Riefenstahl finished the film in 1944 and was quickly arrested by the American occupation in Kitzbühel, Austria. She was taken to the American-run concentration camp in Dachau, undergoing interrogation for her involvement in the Third Reich while her film sat, waiting to be cut. Riefenstahl was exonerated by U.S. troops in 1945. She returned to Kitzbühel to edit "Tiefland", only to see the city undergo French occupation. So Riefenstahl was arrested once again, her American papers meaning squat to the French. The troops took her money, property, and perhaps most excruciating for the filmmaker, the negative to "Tiefland". During her time under French watch, she was summoned to court for a number of potential crimes, one even involving "Tiefland". She was accused of using Spanish gypsies locked up at a Nazi concentration camp as extras. How was she supposed to know that wasn't allowed?! And maybe after they were finished shooting, those gypsies were executed at Auschwitz. Details, details, details.
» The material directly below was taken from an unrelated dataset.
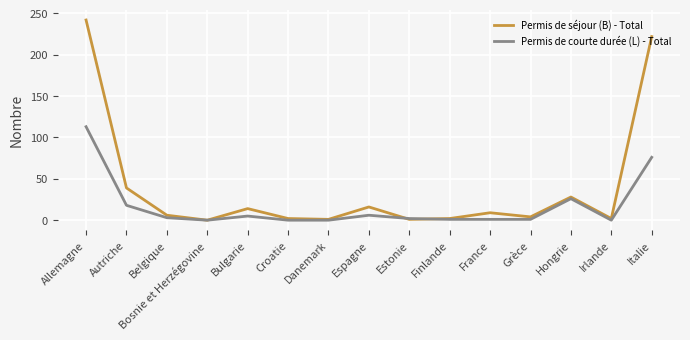

Where is Permis de séjour (B) - Total nearest to the value 121?

Autriche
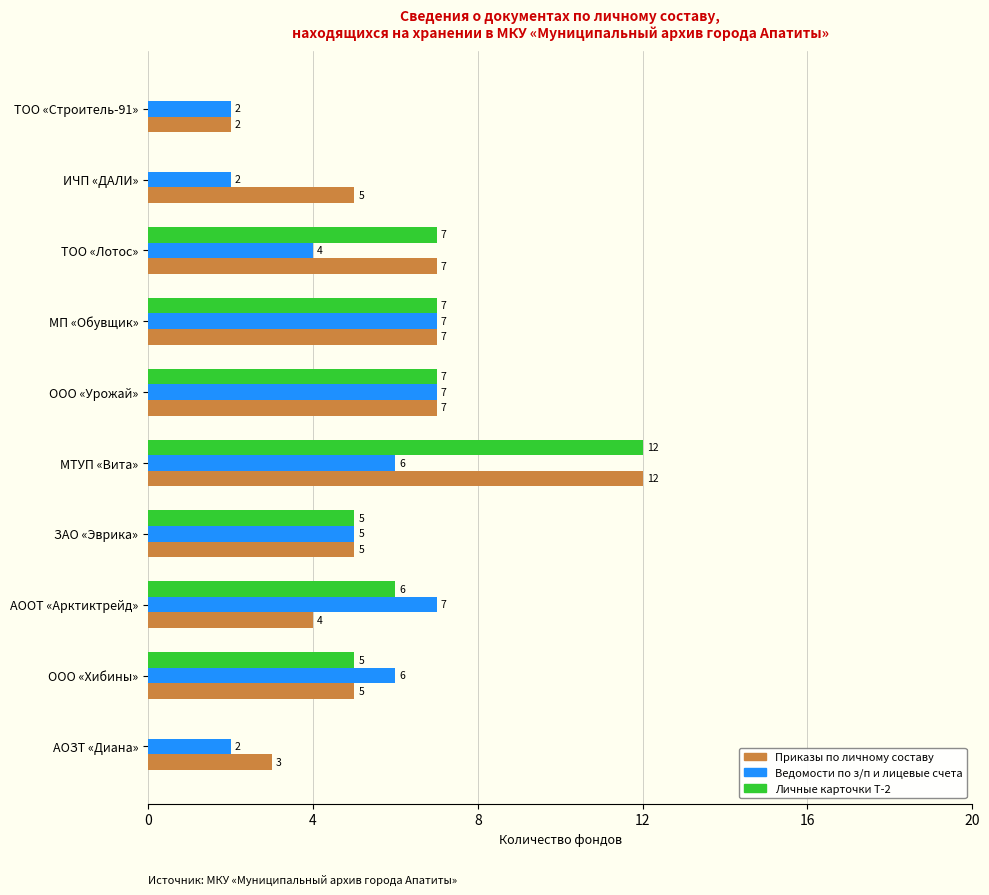

The value of Ведомости по з/п и лицевые счета at ТОО «Строитель-91» is 2. True or false?

True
Apparently the French military has never been to Hollywood.
In 1952, Riefenstahl was cleared completely since A): there weren't witnesses who could testify against her and B): people seemed sympathetic to her situation as a masterful filmmaker forced to work under Hitler (it's disputable how much of a "victim" she really was). At the age of 50, Riefenstahl finally finished her edit of the film — starring her 32-year-old self in the lead role. It quietly arrived in theaters that year, critics none too interested in a the latest work from a Hitler confidant.
See, World War Z's production woes aren't so bad. Brad Pitt could have been convicted of Nazi war crimes.